## BRANO DI RIFERIMENTO
Cina e Web 3.0. Aziende e perfino organi di stampa cinesi si stanno lanciando nella produzione di Nft (non fungible token) rendendo chiaro l’intento del Partito di creare una propria rete locale, autonoma e autosufficiente contro le potenziali speculazioni finanziarie
«La mania degli Nft è arrivata in Cina, ma al suo interno non sembra esserci traccia di criptovalute», ha scritto The Protocol analizzando la nuova ondata pechinese relativa agli Nft, i non fungible token, manufatti digitali cui è garantita originalità e unicità da una blockchain. Il discorso relativo agli Nft finisce per coinvolgere il progetto di Bsn (Blockchain Service Network) lanciato dal governo cinese. Non solo, perché Pechino sta sperimentando ormai da tempo lo yuan digitale (che non è una criptovaluta) all’interno di un piano strategico vero e proprio.

## ESERCIZI
1) Nel brano sulla Cina e il Web 3.0, che cosa garantisce originalità e unicità agli Nft?
2) Prosegua il brano sulla Cina e gli Nft dopo l'ultima frase riportata.
L'elenco non ha alcun rapporto con il brano.

[Dati di ancoraggio spaziale]
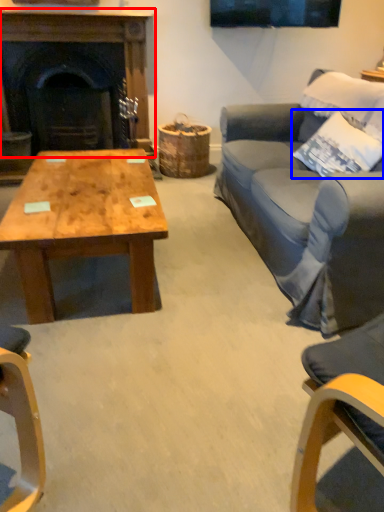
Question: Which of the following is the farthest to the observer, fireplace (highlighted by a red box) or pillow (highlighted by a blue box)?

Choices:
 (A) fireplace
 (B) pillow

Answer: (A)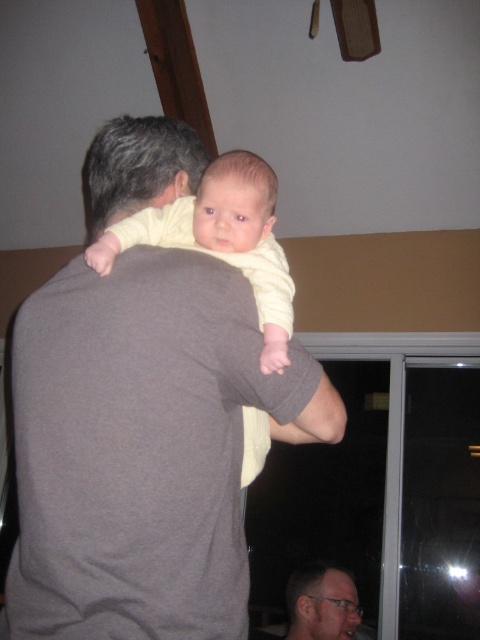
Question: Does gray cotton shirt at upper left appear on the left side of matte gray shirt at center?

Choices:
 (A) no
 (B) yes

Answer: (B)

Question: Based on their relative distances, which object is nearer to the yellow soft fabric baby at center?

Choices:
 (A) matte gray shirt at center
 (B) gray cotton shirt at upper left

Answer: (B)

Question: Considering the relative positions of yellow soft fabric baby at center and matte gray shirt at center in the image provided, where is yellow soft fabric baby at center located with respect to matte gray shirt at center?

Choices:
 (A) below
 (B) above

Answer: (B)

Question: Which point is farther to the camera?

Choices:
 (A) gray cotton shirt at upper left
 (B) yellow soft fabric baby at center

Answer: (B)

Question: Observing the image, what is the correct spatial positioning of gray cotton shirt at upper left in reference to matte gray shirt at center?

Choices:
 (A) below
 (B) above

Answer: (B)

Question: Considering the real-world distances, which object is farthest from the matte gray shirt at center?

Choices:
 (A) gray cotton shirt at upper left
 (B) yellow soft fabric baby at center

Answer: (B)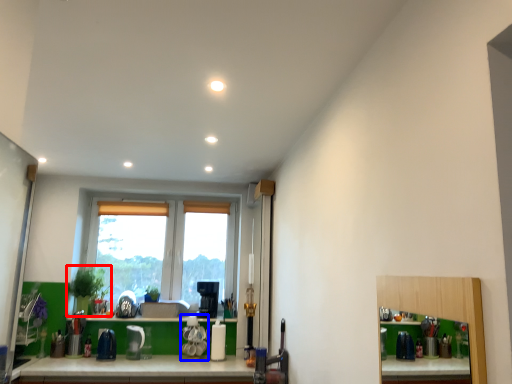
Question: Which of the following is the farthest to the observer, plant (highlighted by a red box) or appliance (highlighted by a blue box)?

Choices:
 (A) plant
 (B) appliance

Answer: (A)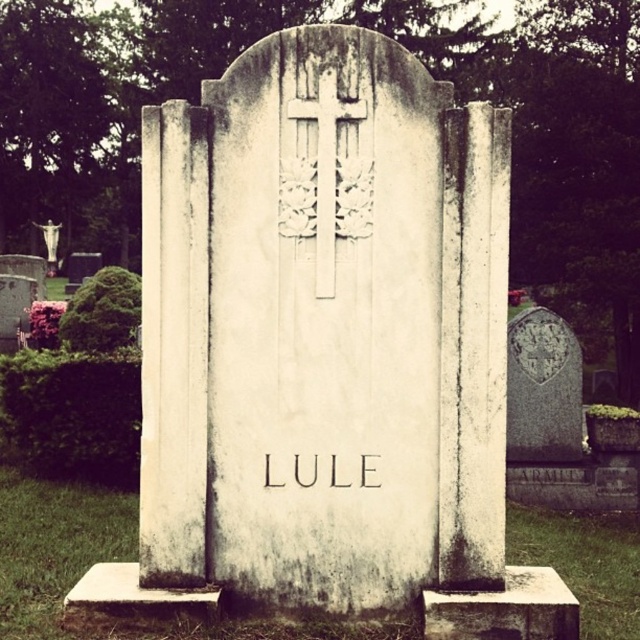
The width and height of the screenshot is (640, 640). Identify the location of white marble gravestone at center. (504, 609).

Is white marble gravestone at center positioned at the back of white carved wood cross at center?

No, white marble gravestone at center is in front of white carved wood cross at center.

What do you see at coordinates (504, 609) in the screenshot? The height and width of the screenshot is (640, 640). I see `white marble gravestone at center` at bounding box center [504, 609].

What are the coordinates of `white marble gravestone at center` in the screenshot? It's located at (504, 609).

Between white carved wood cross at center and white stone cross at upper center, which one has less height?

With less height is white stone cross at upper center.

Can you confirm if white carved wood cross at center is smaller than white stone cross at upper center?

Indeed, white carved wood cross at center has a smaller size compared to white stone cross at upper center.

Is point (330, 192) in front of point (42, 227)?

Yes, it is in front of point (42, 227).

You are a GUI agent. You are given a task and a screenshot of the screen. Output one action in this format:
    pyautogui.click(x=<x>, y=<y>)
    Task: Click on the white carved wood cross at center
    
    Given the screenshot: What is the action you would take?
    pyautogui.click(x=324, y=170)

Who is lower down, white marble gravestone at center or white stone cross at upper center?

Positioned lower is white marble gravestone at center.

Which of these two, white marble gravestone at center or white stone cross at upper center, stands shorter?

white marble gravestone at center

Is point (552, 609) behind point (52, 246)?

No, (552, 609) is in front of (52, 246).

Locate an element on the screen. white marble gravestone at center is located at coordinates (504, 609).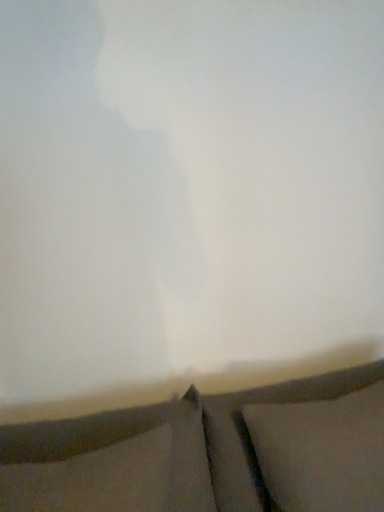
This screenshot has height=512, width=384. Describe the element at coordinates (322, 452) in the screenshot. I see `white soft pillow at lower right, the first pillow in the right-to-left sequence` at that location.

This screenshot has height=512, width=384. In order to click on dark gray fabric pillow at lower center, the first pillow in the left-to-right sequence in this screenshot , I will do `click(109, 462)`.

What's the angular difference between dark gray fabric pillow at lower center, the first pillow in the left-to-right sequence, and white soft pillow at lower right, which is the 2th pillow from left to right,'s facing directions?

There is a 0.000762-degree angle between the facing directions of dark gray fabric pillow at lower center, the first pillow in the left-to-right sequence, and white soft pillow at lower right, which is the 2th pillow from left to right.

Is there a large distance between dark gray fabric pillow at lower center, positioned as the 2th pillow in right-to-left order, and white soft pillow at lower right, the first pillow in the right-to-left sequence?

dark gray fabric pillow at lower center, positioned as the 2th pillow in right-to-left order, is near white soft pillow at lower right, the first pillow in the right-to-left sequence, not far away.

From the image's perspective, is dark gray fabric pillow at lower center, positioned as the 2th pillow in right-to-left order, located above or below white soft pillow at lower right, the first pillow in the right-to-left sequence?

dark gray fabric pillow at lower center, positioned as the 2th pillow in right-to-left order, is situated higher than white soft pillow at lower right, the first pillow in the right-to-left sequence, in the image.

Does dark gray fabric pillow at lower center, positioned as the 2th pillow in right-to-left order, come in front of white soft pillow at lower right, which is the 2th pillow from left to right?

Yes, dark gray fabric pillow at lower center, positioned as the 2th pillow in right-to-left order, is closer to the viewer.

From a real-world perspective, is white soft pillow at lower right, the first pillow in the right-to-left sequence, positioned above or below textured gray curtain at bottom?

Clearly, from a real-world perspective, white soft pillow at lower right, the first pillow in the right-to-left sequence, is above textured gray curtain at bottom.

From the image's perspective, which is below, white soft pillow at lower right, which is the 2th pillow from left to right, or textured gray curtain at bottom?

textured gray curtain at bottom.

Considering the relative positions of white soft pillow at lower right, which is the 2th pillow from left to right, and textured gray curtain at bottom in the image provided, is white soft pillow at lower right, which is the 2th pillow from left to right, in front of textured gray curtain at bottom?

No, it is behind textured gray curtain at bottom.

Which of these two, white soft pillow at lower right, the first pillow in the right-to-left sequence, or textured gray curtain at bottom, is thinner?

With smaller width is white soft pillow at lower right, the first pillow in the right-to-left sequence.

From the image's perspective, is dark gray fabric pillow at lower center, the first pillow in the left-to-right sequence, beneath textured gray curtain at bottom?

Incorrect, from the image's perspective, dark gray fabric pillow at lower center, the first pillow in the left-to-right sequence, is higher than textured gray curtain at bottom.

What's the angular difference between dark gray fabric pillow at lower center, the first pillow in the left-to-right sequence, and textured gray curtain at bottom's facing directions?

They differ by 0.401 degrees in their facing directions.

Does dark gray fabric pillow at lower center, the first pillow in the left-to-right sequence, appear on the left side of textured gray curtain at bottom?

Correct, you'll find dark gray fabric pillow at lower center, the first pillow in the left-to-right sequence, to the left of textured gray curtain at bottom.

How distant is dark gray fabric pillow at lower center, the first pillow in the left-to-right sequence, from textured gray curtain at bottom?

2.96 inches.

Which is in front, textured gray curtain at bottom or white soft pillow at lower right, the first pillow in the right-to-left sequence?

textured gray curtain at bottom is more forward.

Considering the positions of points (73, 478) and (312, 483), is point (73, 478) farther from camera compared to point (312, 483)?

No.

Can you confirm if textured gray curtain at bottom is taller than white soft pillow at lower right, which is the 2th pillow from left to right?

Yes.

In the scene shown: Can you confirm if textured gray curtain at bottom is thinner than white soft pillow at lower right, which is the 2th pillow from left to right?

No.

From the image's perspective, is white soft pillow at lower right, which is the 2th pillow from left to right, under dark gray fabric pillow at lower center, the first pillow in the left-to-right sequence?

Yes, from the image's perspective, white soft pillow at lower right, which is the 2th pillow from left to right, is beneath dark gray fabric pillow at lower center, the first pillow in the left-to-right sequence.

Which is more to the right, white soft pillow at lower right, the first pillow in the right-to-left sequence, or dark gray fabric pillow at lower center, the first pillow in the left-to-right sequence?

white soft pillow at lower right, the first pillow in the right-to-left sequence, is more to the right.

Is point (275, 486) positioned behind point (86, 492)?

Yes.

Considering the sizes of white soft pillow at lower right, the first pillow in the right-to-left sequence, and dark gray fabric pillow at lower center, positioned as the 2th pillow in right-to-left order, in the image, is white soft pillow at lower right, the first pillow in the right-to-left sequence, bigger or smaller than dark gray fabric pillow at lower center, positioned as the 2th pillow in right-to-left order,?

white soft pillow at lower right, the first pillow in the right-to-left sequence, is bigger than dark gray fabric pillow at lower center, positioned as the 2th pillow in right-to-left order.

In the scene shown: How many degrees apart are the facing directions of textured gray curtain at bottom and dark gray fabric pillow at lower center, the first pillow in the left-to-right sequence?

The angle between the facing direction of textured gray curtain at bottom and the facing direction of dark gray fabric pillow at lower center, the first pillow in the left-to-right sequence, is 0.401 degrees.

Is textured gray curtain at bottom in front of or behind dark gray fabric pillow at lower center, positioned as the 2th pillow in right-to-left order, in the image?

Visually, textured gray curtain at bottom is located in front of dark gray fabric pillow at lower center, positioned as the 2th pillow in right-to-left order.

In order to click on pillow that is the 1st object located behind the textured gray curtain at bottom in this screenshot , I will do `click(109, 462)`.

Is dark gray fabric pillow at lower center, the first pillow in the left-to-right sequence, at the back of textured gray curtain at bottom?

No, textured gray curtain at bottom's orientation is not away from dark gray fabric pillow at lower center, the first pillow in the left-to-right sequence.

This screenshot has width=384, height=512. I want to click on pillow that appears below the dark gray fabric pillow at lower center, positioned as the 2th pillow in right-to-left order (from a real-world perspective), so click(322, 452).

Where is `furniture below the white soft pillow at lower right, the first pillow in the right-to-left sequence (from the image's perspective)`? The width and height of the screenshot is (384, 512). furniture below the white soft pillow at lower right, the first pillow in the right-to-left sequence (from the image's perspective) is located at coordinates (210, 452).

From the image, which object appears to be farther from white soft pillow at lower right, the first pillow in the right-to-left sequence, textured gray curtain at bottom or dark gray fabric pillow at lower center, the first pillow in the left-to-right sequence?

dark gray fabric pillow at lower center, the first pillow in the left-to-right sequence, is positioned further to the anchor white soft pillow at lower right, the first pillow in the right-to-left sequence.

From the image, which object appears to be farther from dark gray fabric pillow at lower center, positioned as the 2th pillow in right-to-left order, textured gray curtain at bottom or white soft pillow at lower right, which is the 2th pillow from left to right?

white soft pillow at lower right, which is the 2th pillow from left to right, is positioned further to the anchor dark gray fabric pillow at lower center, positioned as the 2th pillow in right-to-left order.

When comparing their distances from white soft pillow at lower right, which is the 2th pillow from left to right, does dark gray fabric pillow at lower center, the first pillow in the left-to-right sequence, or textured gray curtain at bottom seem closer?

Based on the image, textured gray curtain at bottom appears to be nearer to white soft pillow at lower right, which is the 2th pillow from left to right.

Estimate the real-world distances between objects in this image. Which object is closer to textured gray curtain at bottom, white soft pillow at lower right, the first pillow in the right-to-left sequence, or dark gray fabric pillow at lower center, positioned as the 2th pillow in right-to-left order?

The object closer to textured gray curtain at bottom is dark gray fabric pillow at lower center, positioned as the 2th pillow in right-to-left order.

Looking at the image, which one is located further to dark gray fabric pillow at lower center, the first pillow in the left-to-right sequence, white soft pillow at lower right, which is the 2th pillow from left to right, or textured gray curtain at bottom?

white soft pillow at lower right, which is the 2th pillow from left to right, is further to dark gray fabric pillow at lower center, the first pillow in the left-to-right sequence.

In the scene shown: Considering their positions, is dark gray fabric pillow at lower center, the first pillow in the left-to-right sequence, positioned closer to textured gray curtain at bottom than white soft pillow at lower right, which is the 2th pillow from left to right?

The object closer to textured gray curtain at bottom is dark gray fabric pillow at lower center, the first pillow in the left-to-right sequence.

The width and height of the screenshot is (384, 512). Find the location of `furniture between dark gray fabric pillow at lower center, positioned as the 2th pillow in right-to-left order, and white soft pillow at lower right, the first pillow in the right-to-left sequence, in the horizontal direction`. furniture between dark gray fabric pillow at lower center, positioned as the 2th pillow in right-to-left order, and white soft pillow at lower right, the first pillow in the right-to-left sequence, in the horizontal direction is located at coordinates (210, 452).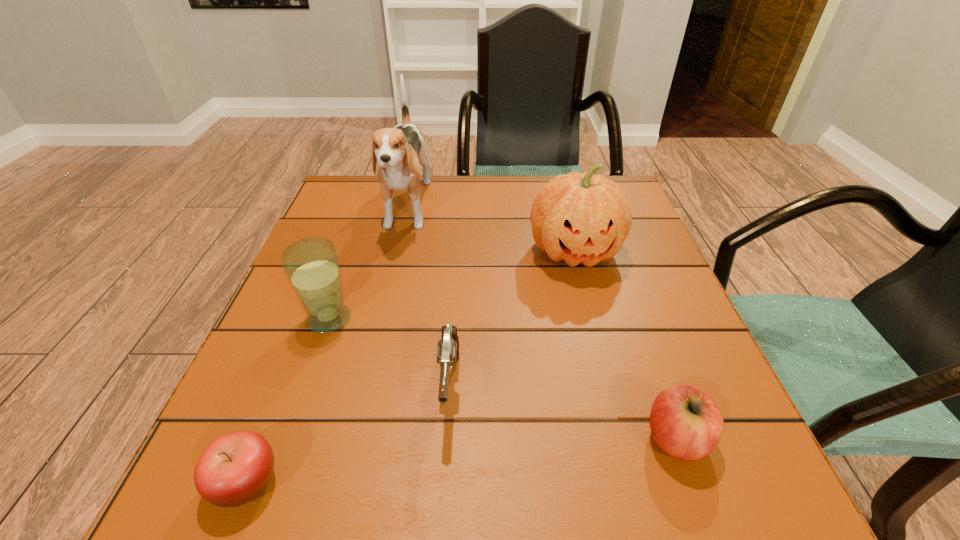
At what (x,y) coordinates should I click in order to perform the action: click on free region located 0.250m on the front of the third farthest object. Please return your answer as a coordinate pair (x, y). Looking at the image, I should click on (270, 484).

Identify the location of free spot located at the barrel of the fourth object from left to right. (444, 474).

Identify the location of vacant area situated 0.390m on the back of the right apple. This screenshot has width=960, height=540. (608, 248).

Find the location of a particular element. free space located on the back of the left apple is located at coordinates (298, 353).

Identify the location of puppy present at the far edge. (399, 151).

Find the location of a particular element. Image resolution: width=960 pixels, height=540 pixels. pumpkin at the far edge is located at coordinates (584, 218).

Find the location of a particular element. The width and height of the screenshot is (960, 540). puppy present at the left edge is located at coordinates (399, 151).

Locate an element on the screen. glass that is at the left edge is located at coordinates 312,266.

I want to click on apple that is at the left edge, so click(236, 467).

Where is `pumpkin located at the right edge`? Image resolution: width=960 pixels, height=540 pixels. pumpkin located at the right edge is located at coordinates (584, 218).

## RISULTATI PER ESERCIZIO
1) Una blockchain.

2)
IL 14° PIANO QUINQUENNALE (2021-2025) vede nella digitalizzazione un punto fermo e come ricorda Winston Ma, professore a contratto alla Nyu Law School e autore di The Digital War – How China’s Tech Power Shapes the Future of AI, Blockchain and Cyberspace, «In un discorso dell’ottobre 2019, il presidente Xi Jinping ha detto che la blockchain è “un importante passo avanti”, che avrà “un ruolo importante nel prossimo ciclo di innovazione tecnologica e trasformazione industriale». Il presidente ha poi esortato la Cina ad accelerare lo sviluppo della blockchain per «cogliere l’opportunità»: osservazioni – scrive Ma – che hanno spinto il primo grande leader mondiale «a dare un così forte sostegno alla tecnologia di registro distribuito (Dlt) ampiamente pubblicizzata, ma ancora non dimostrata».
QUALCHE MESE PRIMA, nel 2018, Xi Jinping aveva spiegato che «Una nuova generazione di tecnologia rappresentata da intelligenza artificiale, informazioni quantistiche, comunicazioni mobili, Internet delle cose e blockchain sta accelerando applicazioni rivoluzionarie». A questo proposito si va delineando una «blockchain con caratteristiche cinesi» E per rendere più chiaro questo concetto gli Nft costituiscono un buon esempio. Di recente di Nft si sente parlare sempre più spesso: alcune case d’asta hanno rilasciato Nft a prezzi esorbitanti (di recente è stato battuto il «primo sms della storia», del 1992, con il testo: «Merry Christmas»).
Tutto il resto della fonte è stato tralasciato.